* _REQUIRED WORK_: Comb through the entries for "uuid" and pull out each line that holds it.

* _GIVEN DATA_:
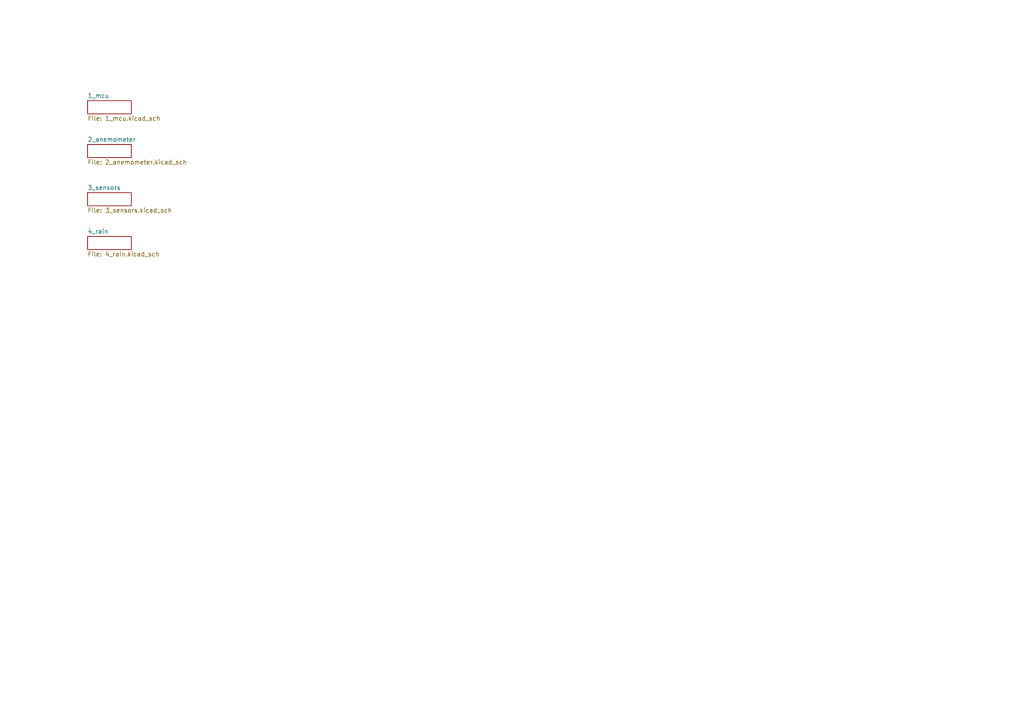
<source format=kicad_sch>
(kicad_sch
	(version 20250114)
	(generator "eeschema")
	(generator_version "9.0")
	(uuid "a30633bf-68dd-4888-88d6-d1ee9beba30f")
	(paper "A4")
	(lib_symbols)
	(sheet
		(at 25.4 68.58)
		(size 12.7 3.81)
		(exclude_from_sim no)
		(in_bom yes)
		(on_board yes)
		(dnp no)
		(fields_autoplaced yes)
		(stroke
			(width 0.1524)
			(type solid)
		)
		(fill
			(color 0 0 0 0.0000)
		)
		(uuid "749f6954-42c9-4048-a44f-e1e1c021609b")
		(property "Sheetname" "4_rain"
			(at 25.4 67.8684 0)
			(effects
				(font
					(size 1.27 1.27)
				)
				(justify left bottom)
			)
		)
		(property "Sheetfile" "4_rain.kicad_sch"
			(at 25.4 72.9746 0)
			(effects
				(font
					(size 1.27 1.27)
				)
				(justify left top)
			)
		)
		(instances
			(project "ProDoc_1-PCB_PCB_2021-01-26_22-01-27_2026-01-16"
				(path "/a30633bf-68dd-4888-88d6-d1ee9beba30f"
					(page "5")
				)
			)
		)
	)
	(sheet
		(at 25.4 41.91)
		(size 12.7 3.81)
		(exclude_from_sim no)
		(in_bom yes)
		(on_board yes)
		(dnp no)
		(fields_autoplaced yes)
		(stroke
			(width 0.1524)
			(type solid)
		)
		(fill
			(color 0 0 0 0.0000)
		)
		(uuid "c4162636-f9db-47cf-8544-d18e210c4d58")
		(property "Sheetname" "2_anemometer"
			(at 25.4 41.1984 0)
			(effects
				(font
					(size 1.27 1.27)
				)
				(justify left bottom)
			)
		)
		(property "Sheetfile" "2_anemometer.kicad_sch"
			(at 25.4 46.3046 0)
			(effects
				(font
					(size 1.27 1.27)
				)
				(justify left top)
			)
		)
		(instances
			(project "ProDoc_1-PCB_PCB_2021-01-26_22-01-27_2026-01-16"
				(path "/a30633bf-68dd-4888-88d6-d1ee9beba30f"
					(page "3")
				)
			)
		)
	)
	(sheet
		(at 25.4 29.21)
		(size 12.7 3.81)
		(exclude_from_sim no)
		(in_bom yes)
		(on_board yes)
		(dnp no)
		(fields_autoplaced yes)
		(stroke
			(width 0.1524)
			(type solid)
		)
		(fill
			(color 0 0 0 0.0000)
		)
		(uuid "d8b5ed7a-2a3a-4cba-9ce3-8a59c7975a1d")
		(property "Sheetname" "1_mcu"
			(at 25.4 28.4984 0)
			(effects
				(font
					(size 1.27 1.27)
				)
				(justify left bottom)
			)
		)
		(property "Sheetfile" "1_mcu.kicad_sch"
			(at 25.4 33.6046 0)
			(effects
				(font
					(size 1.27 1.27)
				)
				(justify left top)
			)
		)
		(instances
			(project "ProDoc_1-PCB_PCB_2021-01-26_22-01-27_2026-01-16"
				(path "/a30633bf-68dd-4888-88d6-d1ee9beba30f"
					(page "2")
				)
			)
		)
	)
	(sheet
		(at 25.4 55.88)
		(size 12.7 3.81)
		(exclude_from_sim no)
		(in_bom yes)
		(on_board yes)
		(dnp no)
		(fields_autoplaced yes)
		(stroke
			(width 0.1524)
			(type solid)
		)
		(fill
			(color 0 0 0 0.0000)
		)
		(uuid "e7b098b4-c9b7-4adf-a868-06518e67c458")
		(property "Sheetname" "3_sensors"
			(at 25.4 55.1684 0)
			(effects
				(font
					(size 1.27 1.27)
				)
				(justify left bottom)
			)
		)
		(property "Sheetfile" "3_sensors.kicad_sch"
			(at 25.4 60.2746 0)
			(effects
				(font
					(size 1.27 1.27)
				)
				(justify left top)
			)
		)
		(instances
			(project "ProDoc_1-PCB_PCB_2021-01-26_22-01-27_2026-01-16"
				(path "/a30633bf-68dd-4888-88d6-d1ee9beba30f"
					(page "4")
				)
			)
		)
	)
	(sheet_instances
		(path "/"
			(page "1")
		)
	)
	(embedded_fonts no)
)

</source>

* _OUTPUT OF THE TASK_:
	(uuid "a30633bf-68dd-4888-88d6-d1ee9beba30f")
		(uuid "749f6954-42c9-4048-a44f-e1e1c021609b")
		(uuid "c4162636-f9db-47cf-8544-d18e210c4d58")
		(uuid "d8b5ed7a-2a3a-4cba-9ce3-8a59c7975a1d")
		(uuid "e7b098b4-c9b7-4adf-a868-06518e67c458")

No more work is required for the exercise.